* [WHAT NEEDS TO BE DONE]:
Reproduce, word for word, the passage in the article below about footballers mocked as fat, from "It was just" up to and including "BBC in 2015.".

Big Rom among five ‘fat’ footballers scoffing at the tubby tag

Ian Watson

Romelu Lukaku has a couple of excuses, while Eden Hazard has no problem admitting he enjoys a holiday buffet. Regardless, we wish we were as ‘fat’ as these lads…

 

Frank Lampard
The Fat Frank moniker followed Lampard throughout his career after the physical specimens on the Upton Park terraces declared Neil Ruddock’s team-mate to be too portly.

It was just another stick with which to beat Lampard. The academy graduate wasn’t popular with some fans, who viewed his ascent to the first team as a consequence of having his uncle as manager and dad as assistant. When cries of nepotism grew old, they targeted his puppy fat.

Even when Lampard returned to Upton Park with Chelsea, the West Ham fans’ first wave of abuse generally centred around his non-existent gut. One instance, involving a female fan he identified as ‘massive’, stuck with Lampard as he recalled to the BBC in 2015.

“She was sitting there with a burger, calling me ‘you fat bastard’ and everything. I looked at her and thought, ‘My God, I am in trouble if I’ve got you telling me.’ That sort of broke the ice for me. I thought about what a load of rubbish this is and it never bothered me again.”

 

Romelu Lukaku
In 2018, there were times when watching Lukaku was akin to watching an oil rig attempt to trap a football. The then-Manchester United striker was bloody massive.

He wasn’t fat, but he was overweight. As Gary Neville pointed out when he left United for Inter Milan.

Lukaku admitted he was too heavy. But not because he’d been on the chicken baltis. First it was because he bulked up too much for the 2018 World Cup. “In the Premier League, I cannot play with the same amount of muscle as international football,” he said five months after returning from Russia. “That was something that when I came back I knew straight away: ‘Nah, I cannot play in this style like this.’ I had to lose muscle basically. So you just stay out of the gym, drink a lot of water, and a lot of veg and fish and it helps.”

* [PROVIDED MATERIAL]:
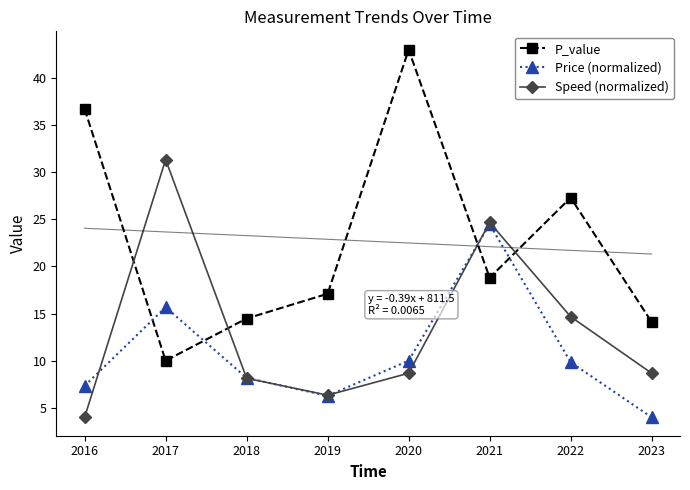

Between which two adjacent categories do P_value and Speed (normalized) first intersect?

2016 and 2017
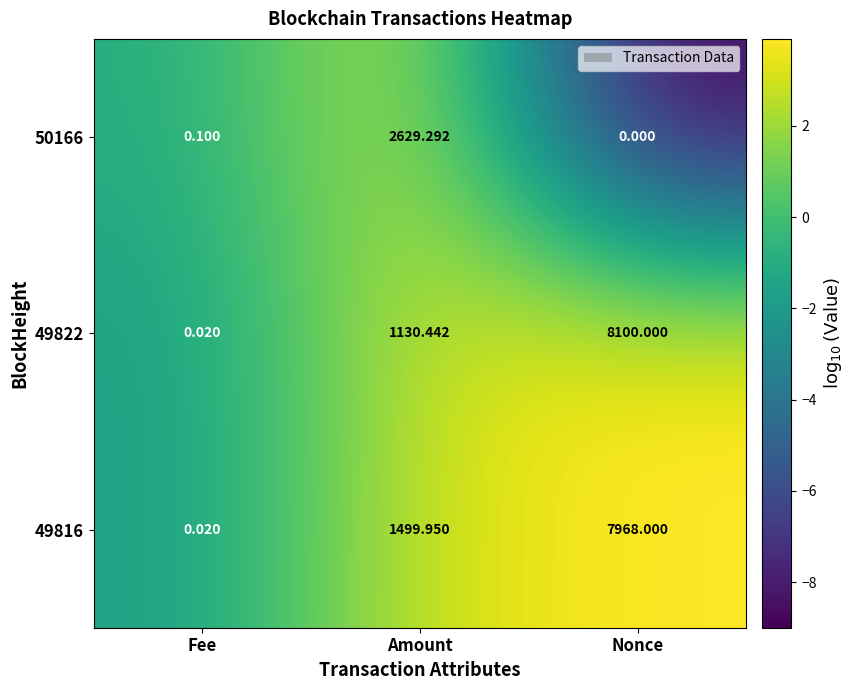

At which category is the sum across all series the highest?

Nonce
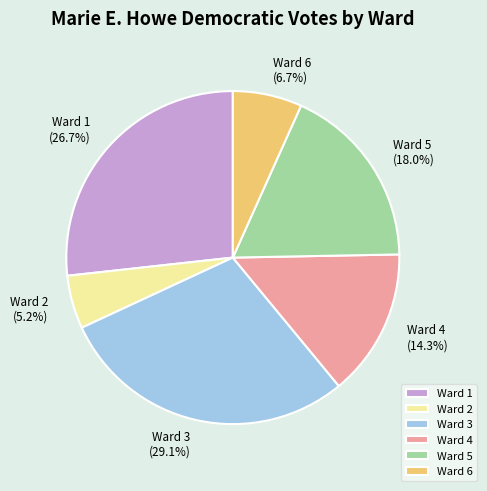

How many slices are in this pie chart?

6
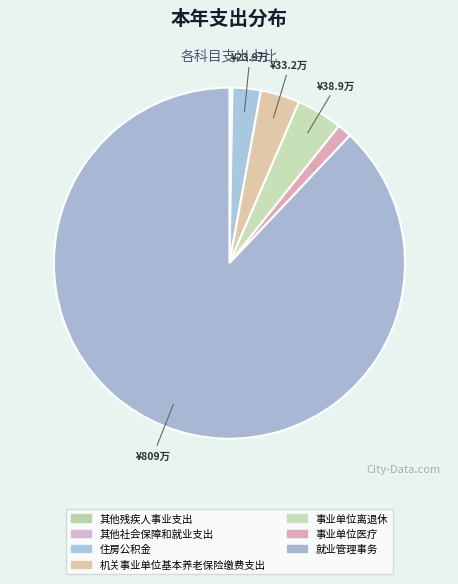

To the nearest percent, what is the difference between the 住房公积金 and 其他社会保障和就业支出 slice percentages?

2%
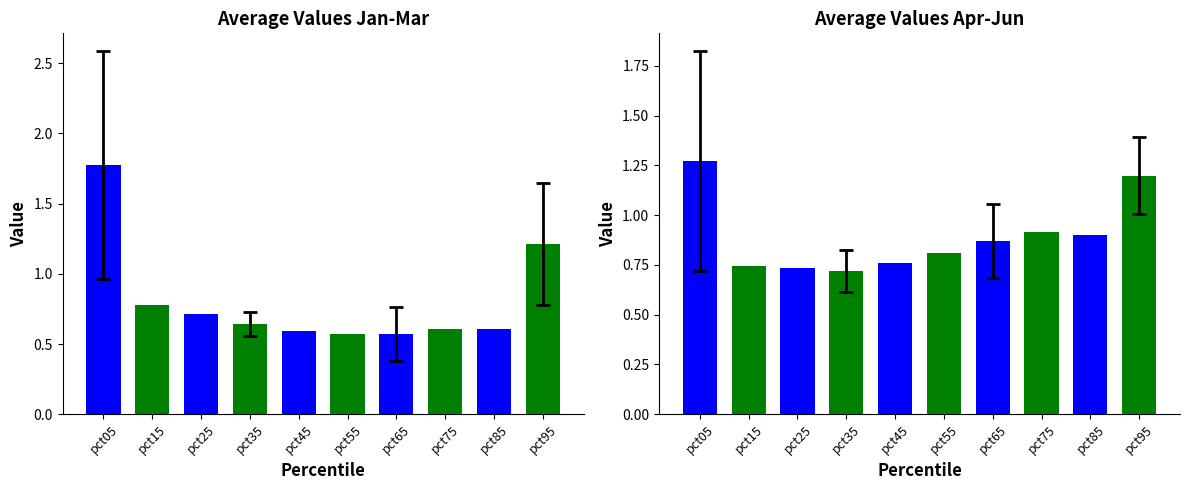

Count the number of categories in the chart.

10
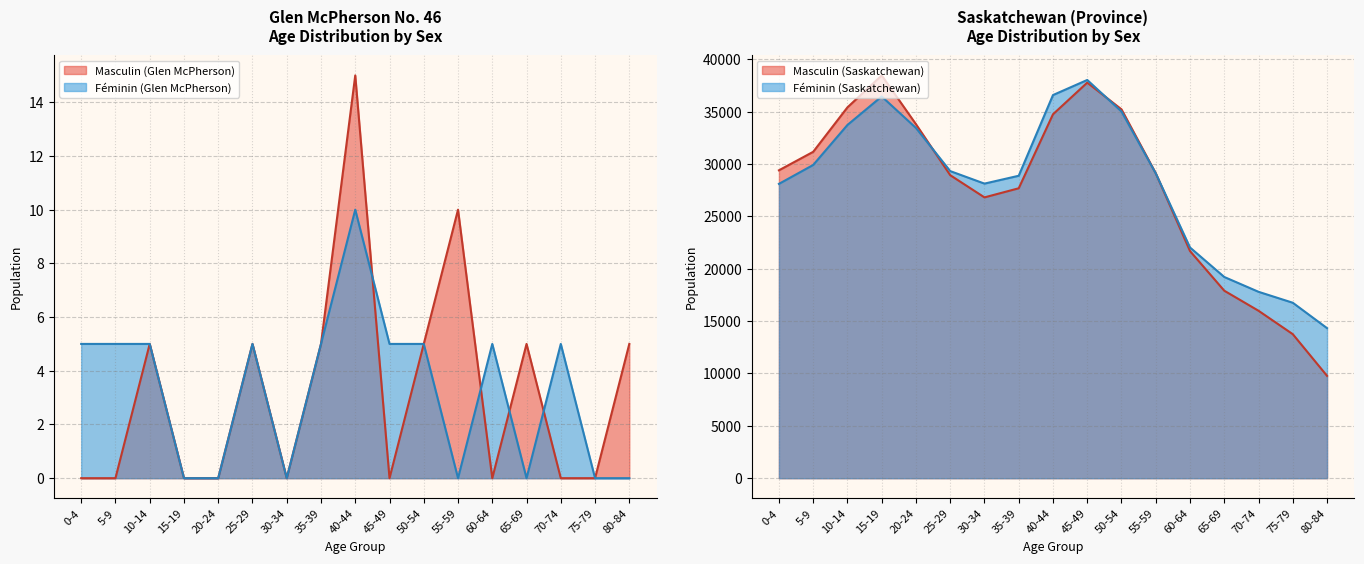

How many series are shown in this chart?

4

* [ANSWER SECTION]:
It was just another stick with which to beat Lampard. The academy graduate wasn’t popular with some fans, who viewed his ascent to the first team as a consequence of having his uncle as manager and dad as assistant. When cries of nepotism grew old, they targeted his puppy fat.

Even when Lampard returned to Upton Park with Chelsea, the West Ham fans’ first wave of abuse generally centred around his non-existent gut. One instance, involving a female fan he identified as ‘massive’, stuck with Lampard as he recalled to the BBC in 2015.